What is Love?

What is love?

Quite naturally, people search for love. In 2012, What is love? was the most searched-for phrase on Rembrandt_Harmensz._van_Rijn_-_The_Return_of_the_Prodigal_Son_-_Detail_Father_SonGoogle. People define love in different ways: an emotion, action, state of mind, or a combination of these. Though some define it as nothing more than our biochemistry at work, most say love is much more than that, yet they struggle to find an adequate definition. Only God can accurately define what love is. Thankfully he has done so through the apostle John, who wrote, “God is love” (1 John 4:8). It’s important to note here that John is not saying “love is God”—we don’t worship love and we don’t define what love is then apply those definitions to God. In writing that God is love, John is indicating that God’s nature and character—his very being—is loving. All God does is loving, and his will is loving. God’s agape love—his holy love—is what true love is all about. In knowing that, false views of love are exposed and ruled out.

There is a strong note of truth in the song, Looking for Love in All the Wrong Places. People look for love in family, friends and in romantic relationships, but as important as these relationship are, true love (holy, agape love) is found only when a person knows its true source—our triune God. God, who is love, created us for loving relationships, including the male-female relationship that is unique to marriage. Sadly, the deeper nature of God’s agape love often is forgotten when people, searching for romantic relationships, turn love into a search for merely satisfying their erotic desires. But when we ground our thinking on the sure foundation that love is the revelation of God, everything else we think about love, and the way we go about seeking after it, will align with reality and lead to our true fulfilment.

Who is God?
++++++++
Continue the article above about what love is, starting right after its final line, "Who is God?"
++++++++
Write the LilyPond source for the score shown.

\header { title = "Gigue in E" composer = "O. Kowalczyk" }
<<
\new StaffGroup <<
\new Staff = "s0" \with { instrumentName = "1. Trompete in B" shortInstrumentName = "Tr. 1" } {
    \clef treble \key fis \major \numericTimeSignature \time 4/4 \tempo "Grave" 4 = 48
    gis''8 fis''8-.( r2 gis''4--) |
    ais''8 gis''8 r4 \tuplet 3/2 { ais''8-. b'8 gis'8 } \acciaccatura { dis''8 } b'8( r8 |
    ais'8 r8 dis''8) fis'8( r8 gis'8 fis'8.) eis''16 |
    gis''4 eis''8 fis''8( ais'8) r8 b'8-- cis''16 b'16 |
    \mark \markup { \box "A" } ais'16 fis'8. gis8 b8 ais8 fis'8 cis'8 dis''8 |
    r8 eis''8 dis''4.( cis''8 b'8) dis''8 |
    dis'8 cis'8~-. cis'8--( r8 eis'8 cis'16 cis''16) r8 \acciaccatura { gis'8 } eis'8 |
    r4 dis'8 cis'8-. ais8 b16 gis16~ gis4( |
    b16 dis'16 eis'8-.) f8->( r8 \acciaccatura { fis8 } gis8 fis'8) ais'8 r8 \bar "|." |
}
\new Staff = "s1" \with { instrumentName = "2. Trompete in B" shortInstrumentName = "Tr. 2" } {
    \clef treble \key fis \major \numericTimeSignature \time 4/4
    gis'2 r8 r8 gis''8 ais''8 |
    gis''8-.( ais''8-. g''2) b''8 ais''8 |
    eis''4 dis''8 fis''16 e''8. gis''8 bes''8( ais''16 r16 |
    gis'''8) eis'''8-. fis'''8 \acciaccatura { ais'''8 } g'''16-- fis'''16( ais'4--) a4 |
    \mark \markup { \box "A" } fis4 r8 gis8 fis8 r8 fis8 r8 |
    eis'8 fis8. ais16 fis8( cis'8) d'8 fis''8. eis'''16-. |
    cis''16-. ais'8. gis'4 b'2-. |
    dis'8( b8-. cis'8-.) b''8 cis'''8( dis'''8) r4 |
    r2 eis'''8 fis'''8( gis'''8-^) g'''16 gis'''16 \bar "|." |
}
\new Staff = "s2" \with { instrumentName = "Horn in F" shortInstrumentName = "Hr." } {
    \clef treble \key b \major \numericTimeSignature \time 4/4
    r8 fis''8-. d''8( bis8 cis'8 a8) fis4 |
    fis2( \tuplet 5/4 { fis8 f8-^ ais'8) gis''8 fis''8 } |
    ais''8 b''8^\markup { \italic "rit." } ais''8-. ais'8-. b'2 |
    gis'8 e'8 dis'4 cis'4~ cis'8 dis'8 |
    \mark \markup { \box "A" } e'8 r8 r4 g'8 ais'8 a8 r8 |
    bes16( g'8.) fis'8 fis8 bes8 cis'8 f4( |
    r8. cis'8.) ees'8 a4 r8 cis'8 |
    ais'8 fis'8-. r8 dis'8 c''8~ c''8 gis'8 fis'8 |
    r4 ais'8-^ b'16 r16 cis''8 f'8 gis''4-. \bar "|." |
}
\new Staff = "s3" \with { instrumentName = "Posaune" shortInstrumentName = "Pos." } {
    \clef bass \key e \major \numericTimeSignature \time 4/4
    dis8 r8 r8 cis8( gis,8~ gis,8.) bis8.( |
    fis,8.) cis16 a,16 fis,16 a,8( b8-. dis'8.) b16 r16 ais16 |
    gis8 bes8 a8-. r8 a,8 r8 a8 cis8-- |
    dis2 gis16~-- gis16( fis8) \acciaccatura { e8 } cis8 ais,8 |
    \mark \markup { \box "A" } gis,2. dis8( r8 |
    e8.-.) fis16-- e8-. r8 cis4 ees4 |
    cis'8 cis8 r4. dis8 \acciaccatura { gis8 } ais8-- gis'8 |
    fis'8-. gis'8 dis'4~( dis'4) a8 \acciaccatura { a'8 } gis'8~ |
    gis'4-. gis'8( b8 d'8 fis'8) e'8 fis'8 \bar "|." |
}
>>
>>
++++++++
| Result of this exercise |
Much in our secular western society reflects the sad reality that, as a people, we have not retained God in our thinking. As a result, many struggle with the question, “Who is God?” As noted above, we know that God is love as a triune communion of holy, agape love—Father, Son and Spirit. Were he not triune, God would need creation or something other than himself in order to be love, because authentic love does not exist in isolation. The stunning truth is that God, who exists eternally in a tri-personal, loving relationship, has called us to share in both his love and life through his Son Jesus, by his Spirit. In that relationship, because we understand that God is love, we trust him to be loving—we trust his plan to bring us into relationship with himself and thus to fulfill his purpose for creating us. We also trust him to be faithful, and we trust the fact that even though we don’t understand everything he does (or allows) we know that his purposes are always good, flowing from who he is and expressing his love for us.

God’s revelation

We see that God is love most clearly, powerfully and directly in the incarnation, life and self-giving of the whole God through the Son of God on the cross. Jesus is God’s love in flesh and blood, in time and space, in Person. To know God that way is far more than “head knowledge”—it’s about a relationship with God, through Jesus, by the Spirit. In and through that relationship we experience God’s love “up close and personal”—much like we do in a truly loving friendship with another human. As C.S. Lewis wrote in Mere Christianity,“ God cannot give us a happiness and peace apart from himself, because it is not there. There is no such thing.” Because he loves us, God has given us himself.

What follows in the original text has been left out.